◆ Problem:
Without any pictures, print the lines below from the one that has "X91440000Y-43180000D03*" through the one that has "and a4(z,c,a);", exactly and nothing else.

◆ Exercise input:
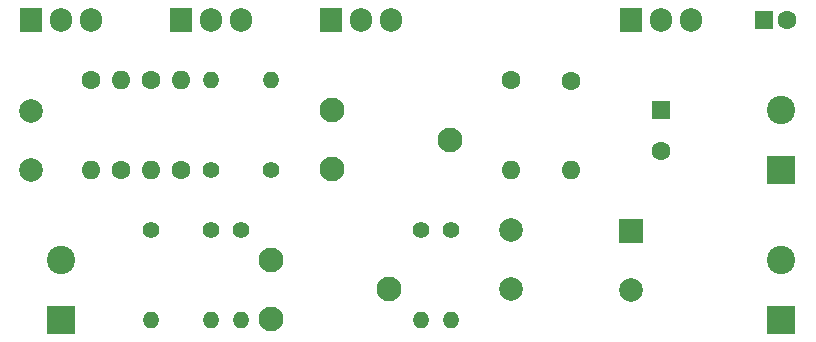
<source format=gtl>
G04 #@! TF.GenerationSoftware,KiCad,Pcbnew,7.0.5*
G04 #@! TF.CreationDate,2023-06-03T16:25:11+02:00*
G04 #@! TF.ProjectId,avt2464,61767432-3436-4342-9e6b-696361645f70,rev?*
G04 #@! TF.SameCoordinates,Original*
G04 #@! TF.FileFunction,Copper,L1,Top*
G04 #@! TF.FilePolarity,Positive*
%FSLAX46Y46*%
G04 Gerber Fmt 4.6, Leading zero omitted, Abs format (unit mm)*
G04 Created by KiCad (PCBNEW 7.0.5) date 2023-06-03 16:25:11*
%MOMM*%
%LPD*%
G01*
G04 APERTURE LIST*
G04 #@! TA.AperFunction,ComponentPad*
%ADD10C,1.400000*%
G04 #@! TD*
G04 #@! TA.AperFunction,ComponentPad*
%ADD11O,1.400000X1.400000*%
G04 #@! TD*
G04 #@! TA.AperFunction,ComponentPad*
%ADD12C,1.600000*%
G04 #@! TD*
G04 #@! TA.AperFunction,ComponentPad*
%ADD13O,1.600000X1.600000*%
G04 #@! TD*
G04 #@! TA.AperFunction,ComponentPad*
%ADD14C,2.100000*%
G04 #@! TD*
G04 #@! TA.AperFunction,ComponentPad*
%ADD15C,2.000000*%
G04 #@! TD*
G04 #@! TA.AperFunction,ComponentPad*
%ADD16R,2.400000X2.400000*%
G04 #@! TD*
G04 #@! TA.AperFunction,ComponentPad*
%ADD17C,2.400000*%
G04 #@! TD*
G04 #@! TA.AperFunction,ComponentPad*
%ADD18R,1.600000X1.600000*%
G04 #@! TD*
G04 #@! TA.AperFunction,ComponentPad*
%ADD19R,1.905000X2.000000*%
G04 #@! TD*
G04 #@! TA.AperFunction,ComponentPad*
%ADD20O,1.905000X2.000000*%
G04 #@! TD*
G04 #@! TA.AperFunction,ComponentPad*
%ADD21R,2.000000X2.000000*%
G04 #@! TD*
G04 APERTURE END LIST*
D10*
X45720000Y-40640000D03*
D11*
X45720000Y-48260000D03*
D12*
X38100000Y-27940000D03*
D13*
X38100000Y-35560000D03*
D12*
X73660000Y-28060000D03*
D13*
X73660000Y-35560000D03*
D14*
X48260000Y-43180000D03*
X48260000Y-48180000D03*
X58260000Y-45680000D03*
D15*
X27940000Y-35560000D03*
X27940000Y-30560000D03*
D10*
X43180000Y-40640000D03*
D11*
X43180000Y-48260000D03*
D12*
X40640000Y-35560000D03*
D13*
X40640000Y-27940000D03*
D10*
X43180000Y-35560000D03*
D11*
X43180000Y-27940000D03*
D12*
X68580000Y-27940000D03*
D13*
X68580000Y-35560000D03*
D16*
X30480000Y-48260000D03*
D17*
X30480000Y-43180000D03*
D18*
X81280000Y-30520000D03*
D12*
X81280000Y-34020000D03*
X35560000Y-35560000D03*
D13*
X35560000Y-27940000D03*
D10*
X48260000Y-35560000D03*
D11*
X48260000Y-27940000D03*
D16*
X91440000Y-48260000D03*
D17*
X91440000Y-43180000D03*
D19*
X27940000Y-22860000D03*
D20*
X30480000Y-22860000D03*
X33020000Y-22860000D03*
D15*
X68580000Y-40640000D03*
X68580000Y-45640000D03*
D16*
X91440000Y-35560000D03*
D17*
X91440000Y-30480000D03*
D12*
X33020000Y-27940000D03*
D13*
X33020000Y-35560000D03*
D19*
X53340000Y-22860000D03*
D20*
X55880000Y-22860000D03*
X58420000Y-22860000D03*
D19*
X40640000Y-22860000D03*
D20*
X43180000Y-22860000D03*
X45720000Y-22860000D03*
D10*
X63500000Y-40640000D03*
D11*
X63500000Y-48260000D03*
D18*
X89940000Y-22860000D03*
D12*
X91940000Y-22860000D03*
D10*
X38100000Y-40640000D03*
D11*
X38100000Y-48260000D03*
D14*
X53420000Y-30520000D03*
X53420000Y-35520000D03*
X63420000Y-33020000D03*
D21*
X78740000Y-40720000D03*
D15*
X78740000Y-45720000D03*
D10*
X60960000Y-40640000D03*
D11*
X60960000Y-48260000D03*
D19*
X78740000Y-22860000D03*
D20*
X81280000Y-22860000D03*
X83820000Y-22860000D03*
M02*

</source>
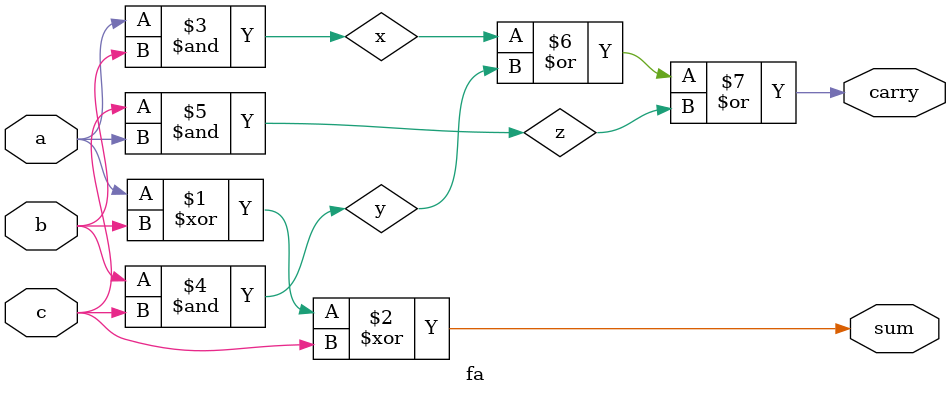
<source format=v>
module fa(sum,carry,a,b,c);
	input a,b,c;
	output sum,carry;
	
	wire x,y,z;
	
	xor a1(sum,a,b,c); //sum
	and a2(x,a,b);
	and a3(y,b,c);
	and a4(z,c,a);
	
	or a5(carry,x,y,z);
	
endmodule

</source>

◆ Response for this exercise:
X91440000Y-43180000D03*
D19*
X27940000Y-22860000D03*
D20*
X30480000Y-22860000D03*
X33020000Y-22860000D03*
D15*
X68580000Y-40640000D03*
X68580000Y-45640000D03*
D16*
X91440000Y-35560000D03*
D17*
X91440000Y-30480000D03*
D12*
X33020000Y-27940000D03*
D13*
X33020000Y-35560000D03*
D19*
X53340000Y-22860000D03*
D20*
X55880000Y-22860000D03*
X58420000Y-22860000D03*
D19*
X40640000Y-22860000D03*
D20*
X43180000Y-22860000D03*
X45720000Y-22860000D03*
D10*
X63500000Y-40640000D03*
D11*
X63500000Y-48260000D03*
D18*
X89940000Y-22860000D03*
D12*
X91940000Y-22860000D03*
D10*
X38100000Y-40640000D03*
D11*
X38100000Y-48260000D03*
D14*
X53420000Y-30520000D03*
X53420000Y-35520000D03*
X63420000Y-33020000D03*
D21*
X78740000Y-40720000D03*
D15*
X78740000Y-45720000D03*
D10*
X60960000Y-40640000D03*
D11*
X60960000Y-48260000D03*
D19*
X78740000Y-22860000D03*
D20*
X81280000Y-22860000D03*
X83820000Y-22860000D03*
M02*

</source>
<source format=v>
module fa(sum,carry,a,b,c);
	input a,b,c;
	output sum,carry;
	
	wire x,y,z;
	
	xor a1(sum,a,b,c); //sum
	and a2(x,a,b);
	and a3(y,b,c);
	and a4(z,c,a);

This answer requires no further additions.